At present, the attack on our digital infrastructure is under control and is being closely monitored by our IT team.

In the immediate term, we plan to take the following actions:

a. Notify public authorities. We have filed a report with the cybercrimes unit of the Austrian police as well as with the regular, and provided authorities with log data of the DDoS attack. We will follow up with these authorities to ensure our case is being addressed and investigated. We are also in the process of notifying other relevant authorities in the EU to ensure full accountability for this attack.

b. Notify private companies. We plan to notify the private web hosting companies involved in this attack that their services and infrastructure have been used to carry out an illegal DDoS attack on our systems, and to understand what mechanisms these companies have in place to prevent the malicious use of their services and to address these activities once they are discovered. Private companies must have strong governance and accountability mechanisms in place to ensure that their products and services do not contribute to or exacerbate human rights abuses. This means that these companies must ensure that their services and infrastructure are not being abused by malicious actors to perpetrate attacks on the media and civil society groups. We will follow up to ensure these companies have taken steps to address these abuses.
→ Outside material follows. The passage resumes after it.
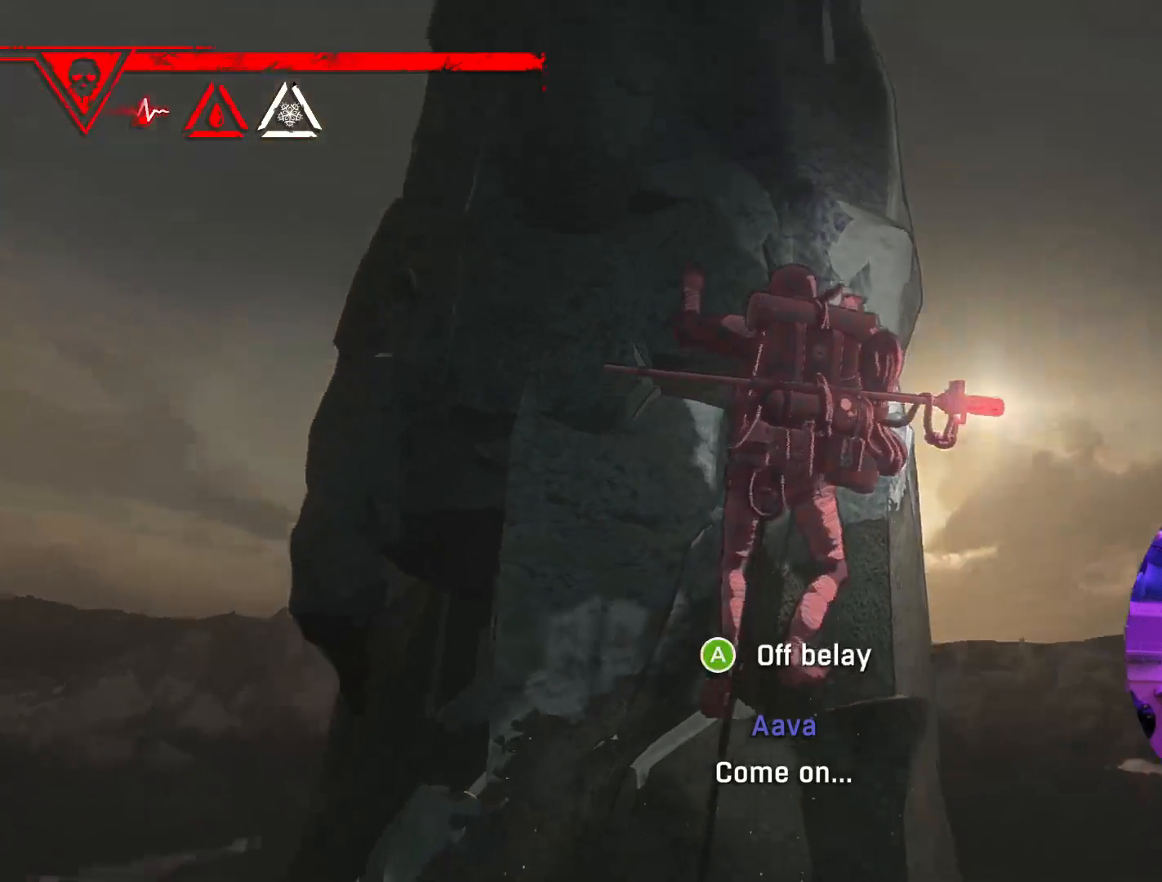
{"buttons": [], "left_stick": "center", "right_stick": "center", "events": [[33, "right_stick", "center"], [200, "right_stick", "down"], [450, "right_stick", "center"]]}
c. Share data on DDoS attacks with independent security researchers. We will share as much information and data as we can on the attack with security experts and researchers, who can investigate this attack further.

d. Increase our advocacy on digital attacks against journalists and independent media. We plan to re-double our advocacy efforts on this issue, which is a growing challenge facing independent media today. We also hope to increase our support to Hungarian independent media and to IPI members facing cyberattacks.